Kadı Mahmud, bu vazifeyi de kemâl-i gayretle îfâya çalıştı. Hiç aksatmadan her sabah abdest suyunu hazırladı ve hocasına abdest aldırdı.

Bir kış günüydü. Kadı Mahmud, biraz gecikerek kalkmıştı. Bu sebeple hocasının suyunu ısıtmaya vakit bulamadı. Büyük bir üzüntüye gark oldu ve gözlerinden yaşlar damladı. Gayr-i irâdî bir şekilde su testisini göğsünün üzerine bastırarak; «Allâh» lâfzını söylemekten başka bir şey yapamadı. O esnâda hocası kapıda göründü. Kendisinden abdest suyunu getirip dökmesini istedi. O da çâresiz ve irâdesiz bir şekilde bu emre baş kesti ve büyük bir endişe içinde suyu hocasının ellerine dökmeye başladı. Su, mübârek ellerine değer değmez Üftâde Hazretleri, yavaşça başını kaldırdı ve talebesinin kaygılı hâline nazar ederek tebessümle;

«–Su biraz fazla ısınmış evlâdım!» dedi.

Buna pek şaşıran Kadı Mahmud Efendi, hafif bir sesle;

«–Nasıl olur efendim? Suyu ısıtmamıştım ki!..» dedi.

Üftâde Hazretleri de;

«–Evlâdım! Farkında değilsin; bu su, odun ateşiyle değil, gönül ateşiyle ısınmış!..» cevabını verdi.

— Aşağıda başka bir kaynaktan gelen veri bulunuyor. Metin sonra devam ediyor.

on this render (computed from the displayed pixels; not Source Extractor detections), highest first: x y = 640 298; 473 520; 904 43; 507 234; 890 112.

Zira Hüdâyî Hazretleri, girdiği sıkı bir riyâzatla nefsinin terbiyesi yolunda helâllerden istifâdeyi bile asgarîye indirmiş ve gönlünü tamamen Hakk’a râm ederek rûhunu kuvvetlendirmeye muvaffak olmuştu. Neticede bu güzel hâlin bereketlerine nâil olmuş, ayrıca dirilerden çok ölülerle görüşüp konuşur bir hâle gelmişti. Bir defasında dergâhın yolu üzerinde daha evvel vefât etmiş bulunan bir müezzine rastlayıp ona selâm verdikten sonra bunu üstâdına arz etti. Hazret-i Üftâde de:

“–Evlâdım! Yapmış olduğun riyâzat sayesinde rûhunu iyice kemâle erdirip kuvvetlendirmişsin. Biz dahî riyâzâtımız zamanında aynı hâl içinde idik.” buyurdular.

Bir gün Üftâde Hazretleri, müridleri ile beraber bir kır sohbetine çıkmıştı. Emri üzerine bütün dervişler, kırın en güzel yerlerini dolaşarak hocalarına birer demet çiçek getirdiler. Ancak Kadı Mahmud Efendi’nin elinde sapı kırılmış solgun bir çiçek vardı sadece. Diğerlerinin neşeyle elindekileri hocalarına takdîminden sonra Kadı Mahmud, boynunu bükerek bu kırık ve solmuş çiçeği Üftâde Hazretleri’ne takdim etti.

Üftâde Hazretleri, diğer mürîdânın meraklı bakışları arasında sordu:

«–Evlâdım Mahmud! Herkes demet demet çiçek getirdikleri hâlde; sen niçin sapı kırık, solgun bir çiçek getirdin?..»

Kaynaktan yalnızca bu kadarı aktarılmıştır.